In brief, it looks like a piece of cake to convert to ext3.

I appear to have E2fsprogs 1.24a (September 2, 2001) -- this may be worth updating from http://e2fsprogs.sourceforge.net/ -- I got 1.27. I did a ./configure --enable-dynamic-e2fsck --enable-fsck --enable-jfs-debug --with-cc=/usr/local/bin/gcc and it compiled and installed great. You may have been fine with what you had -- the instructions at http://www.zip.com.au/~akpm/linux/ext3/ext3-usage.html only require 1.23. I did the same on cyberspace, just to keep the systems similar.

With e2fsprogs 1.23 and later, you can use file system auto in fstab and the system will autodetect it. However, using filesystem type auto for the root filesystem confuses /bin/df, and causes it to not print out information for the root filesystem. Fix: always specify the root filesystem as ext3 in /etc/fstab.
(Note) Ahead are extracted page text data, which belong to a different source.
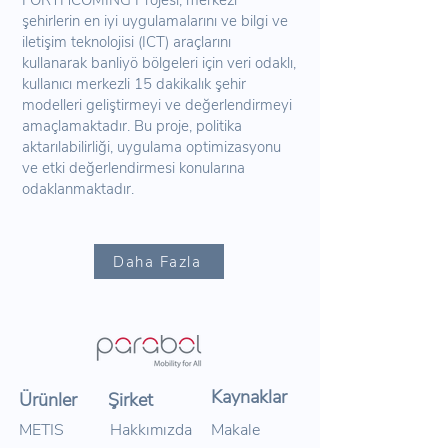
FORTHCOMING Projesi, merkezi
şehirlerin en iyi uygulamalarını ve bilgi ve
iletişim teknolojisi (ICT) araçlarını
kullanarak banliyö bölgeleri için veri odaklı,
kullanıcı merkezli 15 dakikalık şehir
modelleri geliştirmeyi ve değerlendirmeyi
amaçlamaktadır. Bu proje, politika
aktarılabilirliği, uygulama optimizasyonu
ve etki değerlendirmesi konularına
odaklanmaktadır.
Daha Fazla
Kaynaklar
Ürünler
Şirket
METIS
Hakkımızda
Makale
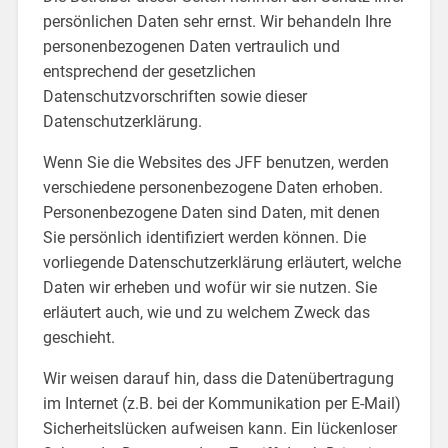
persönlichen Daten sehr ernst. Wir behandeln Ihre
personenbezogenen Daten vertraulich und
entsprechend der gesetzlichen
Datenschutzvorschriften sowie dieser
Datenschutzerklärung.
Wenn Sie die Websites des JFF benutzen, werden
verschiedene personenbezogene Daten erhoben.
Personenbezogene Daten sind Daten, mit denen
Sie persönlich identifiziert werden können. Die
vorliegende Datenschutzerklärung erläutert, welche
Daten wir erheben und wofür wir sie nutzen. Sie
erläutert auch, wie und zu welchem Zweck das
geschieht.
Wir weisen darauf hin, dass die Datenübertragung
im Internet (z.B. bei der Kommunikation per E-Mail)
Sicherheitslücken aufweisen kann. Ein lückenloser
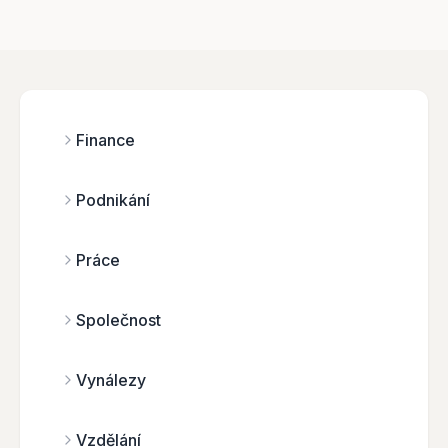
Finance
Podnikání
Práce
Společnost
Vynálezy
Vzdělání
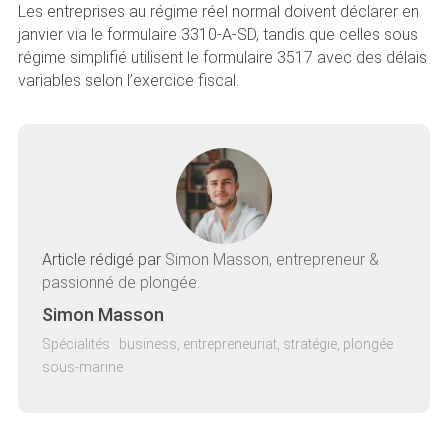
Les entreprises au régime réel normal doivent déclarer en
janvier via le formulaire 3310-A-SD, tandis que celles sous
régime simplifié utilisent le formulaire 3517 avec des délais
variables selon l’exercice fiscal.
Article rédigé par
Simon Masson, entrepreneur &
passionné de plongée.
Simon Masson
Spécialités : business, entrepreneuriat, stratégie, plongée
sous-marine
I'm supposed to need a new package of util-linux from http://www.kernel.org/pub/linux/utils/util-linux/ but it doesn't look like there have been serious changes since my 2.11i version -- we're now at version 2.11r.

Now for the scary part: issue the conversion command. I did,

tune2fs -j /dev/hdc8

which is my main partition on gubbio. This took a second or two, saying

tune2fs 1.27 (8-Mar-2002)
Creating journal inode: done
This filesystem will be automatically checked every 28 mounts or 180 days, whichever comes first. Use tune2fs -c or -i to override.

I did the same for the boot partition, /dev/hdc5. I then changed /etc/fstab to read ext3 for these two partitions. This seemed so painless I'm tempted to do it on /vm too, but let's hold off -- performance might suffer.

I did the same on cyberspace, for /dev/hda1 (/boot) and /dev/hda3 (/). Interestingly, presumably because I used e2fsck 1.24, the response said the filesystem would be checked every 21 and 22 mounts instead of 28 above. I updated e2fsck anyway, but this looks fine. I updated the fstab there too.

Note that df -Th will show you the file system types.

I rebooted both machines; they rebooted into ext3. Everything is working fine; I decided to do the same on the two video drives -- file corruption could be a big hassle.